Augsburger Allgemeine (Land West)
Milde Strafe für angeklagten Schleuser
Ein 28-Jähriger hatte über das Internet eine Mitfahrgelegenheit von Italien nach Deutschland angeboten. Seine Passagiere hatten allerdings kein Visum für die Einreise
Augsburg Es ist kurz nach Mitternacht. Auf der Bundestraße 2 bei Garmisch-Partenkirchen stoppt eine Streife der Bundespolizei einen BMW mit italienischem Kennzeichen. Schnell stellt sich heraus, vier der fünf Insassen – drei Pakistani und eine Peruanerin – sind illegal eingereist, haben kein Visum. Im Fahrzeuginneren finden die Polizisten zudem 2700 Euro, versteckt unter einer Fußmatte. Der Fahrer, so hat es den Anschein, ist ein professioneller Schleuser.
Neun Monate später steht der klein gewachsene Mann, neben sich einen Dolmetscher und seinen Anwalt, in Augsburg vor einem Schöffengericht. Der 28-Jährige lebt und arbeitet hier als Schweißer. Einschleusen von vier Ausländern lautetet der Vorwurf der Staatsanwaltschaft. Dem Angeklagten droht eine Haftstrafe, die zwischen drei Monaten und fünf Jahren legt.
Doch so schlimm kommt es am Ende nicht. Denn der Pakistani kann eine Geschichte erzählen, die ihm nicht zu widerlegen ist. Zum Jahreswechsel war er in die oberitalienische Stadt gefahren. Er plante, den Umzug seiner Frau, die in Ferrara mit zwei kleinen Kindern wohnte, nach Augsburg vorzubereiten. Die Familie lebte schon neun Jahre in Italien. Wegen der Aussicht, hier mehr zu verdienen, war der Familienvater dann nach Deutschland gekommen.

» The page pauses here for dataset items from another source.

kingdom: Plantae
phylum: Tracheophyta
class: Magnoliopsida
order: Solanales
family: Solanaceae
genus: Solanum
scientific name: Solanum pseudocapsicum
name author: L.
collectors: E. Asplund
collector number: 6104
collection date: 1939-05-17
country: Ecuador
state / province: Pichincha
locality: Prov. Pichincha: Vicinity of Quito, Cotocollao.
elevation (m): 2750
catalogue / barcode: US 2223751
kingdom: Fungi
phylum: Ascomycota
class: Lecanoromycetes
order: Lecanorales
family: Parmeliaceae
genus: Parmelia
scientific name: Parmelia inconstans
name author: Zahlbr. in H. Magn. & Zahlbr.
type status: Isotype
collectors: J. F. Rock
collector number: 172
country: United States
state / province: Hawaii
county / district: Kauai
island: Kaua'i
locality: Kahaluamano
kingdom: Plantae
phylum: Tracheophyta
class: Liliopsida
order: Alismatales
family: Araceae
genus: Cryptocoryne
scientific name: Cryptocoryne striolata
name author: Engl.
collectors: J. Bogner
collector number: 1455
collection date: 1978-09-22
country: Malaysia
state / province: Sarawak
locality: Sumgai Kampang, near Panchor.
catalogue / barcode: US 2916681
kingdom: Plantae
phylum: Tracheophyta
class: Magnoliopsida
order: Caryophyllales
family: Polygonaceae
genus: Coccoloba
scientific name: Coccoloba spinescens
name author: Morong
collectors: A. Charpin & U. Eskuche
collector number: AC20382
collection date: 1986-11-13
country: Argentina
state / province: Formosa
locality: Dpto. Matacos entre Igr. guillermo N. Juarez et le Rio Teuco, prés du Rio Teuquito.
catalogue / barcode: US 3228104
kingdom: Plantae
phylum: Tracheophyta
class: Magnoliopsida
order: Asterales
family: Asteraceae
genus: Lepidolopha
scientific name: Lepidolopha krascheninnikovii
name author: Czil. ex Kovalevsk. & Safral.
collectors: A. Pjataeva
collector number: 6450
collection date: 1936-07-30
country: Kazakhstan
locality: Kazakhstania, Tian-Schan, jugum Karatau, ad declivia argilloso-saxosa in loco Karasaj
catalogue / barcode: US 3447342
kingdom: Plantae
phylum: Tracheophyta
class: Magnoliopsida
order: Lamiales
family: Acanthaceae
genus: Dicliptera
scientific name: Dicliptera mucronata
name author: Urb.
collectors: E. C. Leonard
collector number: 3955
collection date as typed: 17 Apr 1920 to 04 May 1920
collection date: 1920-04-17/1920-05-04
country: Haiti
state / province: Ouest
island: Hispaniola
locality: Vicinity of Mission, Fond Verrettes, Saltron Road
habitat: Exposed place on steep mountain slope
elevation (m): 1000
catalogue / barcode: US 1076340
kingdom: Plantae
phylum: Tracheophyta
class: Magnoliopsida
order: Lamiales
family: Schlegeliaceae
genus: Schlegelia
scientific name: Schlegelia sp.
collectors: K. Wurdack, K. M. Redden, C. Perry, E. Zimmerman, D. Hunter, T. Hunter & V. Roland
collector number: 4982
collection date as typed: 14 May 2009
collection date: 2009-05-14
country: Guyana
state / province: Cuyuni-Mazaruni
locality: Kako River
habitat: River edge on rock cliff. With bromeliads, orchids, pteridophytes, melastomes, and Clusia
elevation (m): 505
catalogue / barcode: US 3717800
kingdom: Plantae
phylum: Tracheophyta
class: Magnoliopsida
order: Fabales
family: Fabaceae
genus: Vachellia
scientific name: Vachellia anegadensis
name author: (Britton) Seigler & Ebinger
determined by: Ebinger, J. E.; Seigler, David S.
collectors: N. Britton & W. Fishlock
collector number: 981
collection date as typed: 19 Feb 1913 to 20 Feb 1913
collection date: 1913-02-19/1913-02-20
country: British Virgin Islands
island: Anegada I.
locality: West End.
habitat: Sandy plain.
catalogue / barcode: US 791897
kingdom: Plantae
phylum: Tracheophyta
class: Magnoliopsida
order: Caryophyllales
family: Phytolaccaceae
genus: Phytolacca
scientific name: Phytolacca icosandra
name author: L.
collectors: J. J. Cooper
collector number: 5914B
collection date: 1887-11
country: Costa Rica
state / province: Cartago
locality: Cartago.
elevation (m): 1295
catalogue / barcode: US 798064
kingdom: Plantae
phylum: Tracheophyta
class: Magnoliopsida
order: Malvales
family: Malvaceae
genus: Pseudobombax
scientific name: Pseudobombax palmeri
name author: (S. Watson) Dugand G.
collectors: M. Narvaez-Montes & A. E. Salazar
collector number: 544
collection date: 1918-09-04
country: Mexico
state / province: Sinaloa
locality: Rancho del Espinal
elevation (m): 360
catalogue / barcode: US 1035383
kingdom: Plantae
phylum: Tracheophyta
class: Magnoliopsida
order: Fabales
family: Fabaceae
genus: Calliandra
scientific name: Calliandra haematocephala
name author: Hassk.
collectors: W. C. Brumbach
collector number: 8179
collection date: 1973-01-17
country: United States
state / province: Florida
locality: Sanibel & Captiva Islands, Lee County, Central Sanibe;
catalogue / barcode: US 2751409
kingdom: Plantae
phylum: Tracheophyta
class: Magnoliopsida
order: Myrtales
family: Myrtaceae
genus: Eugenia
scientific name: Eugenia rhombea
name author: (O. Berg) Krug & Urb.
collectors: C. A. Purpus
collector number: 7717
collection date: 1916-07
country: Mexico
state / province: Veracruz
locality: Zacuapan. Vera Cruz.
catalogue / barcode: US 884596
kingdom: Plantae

Als er am 13. Januar von Ferrara nach Augsburg zurückfuhr, hatte er 2700 Euro dabei. Geld, das er benötigte, weil er in Augsburg für seine Familie eine größere Wohnung suchen wollte. Und er hatte drei Mitreisende: zwei Pakistani und eine Peruanerin. Im Internet hatte er für die Rückfahrt eine Mitfahrgelegenheit angeboten. In Verona stieg noch ein weiterer Landsmann zu, der als Asylbewerber in Augsburg lebt. „Wir kennen uns vom gemeinsamen Kricketspiel.“Dieser habe für die Fahrt nichts bezahlen müssen, „weil er ein Freund ist“.
Die Aussagen des Angeklagten werden weitgehend von dem als einzigen Zeugen geladenen Bundespolizisten bestätigt. Was mit der Frau und zumindest zwei der Pakistani geworden sei, wisse er nicht, sagt der Zeuge. Vermutlich seinen sie, weil sie aus Österreich eingereist waren, dorthin abgeschoben worden. Aber auch der dritte Pakistani, in Augsburg als Asylbewerber gemeldet, ist illegal eingereist. Denn Asylbewerber, die in ihrem Ausweis nur eine Duldung stehen haben, solange ihr Verfahren läuft, dürfen Deutschland nicht verlassen. Tun sie es dennoch und kehren zurück, reisen sie illegal ein.
Am Ende stimmt das Gericht Verteidiger Jörg Seubert zu, dass die Straftat seines Mandanten nur als minderschwerer Fall zu verurteilen sei. Immerhin hat der Angeklagte selbst es als „Fehler“eingestanden, dass er sich vor Fahrtantritt nicht die Ausweise seiner Mitreisenden hatte zeigen lassen.
So hält das Gericht das Einschleusen von drei Ausländern nachweisbar und verurteilt den Fahrer zu einer Geldstrafe von 3000 Euro. Die Staatsanwältin hatte eine Bewährungsstrafe von neun Monaten beantragt. Anders als von dieser beantragt, verzichtet das Gericht darauf, die im Auto versteckten 2700 Euro einzuziehen. Die Version des Angeklagten, er habe das Geld aus Vorsicht vor den ihm unbekannten Mitreisenden versteckt, schien glaubhaft.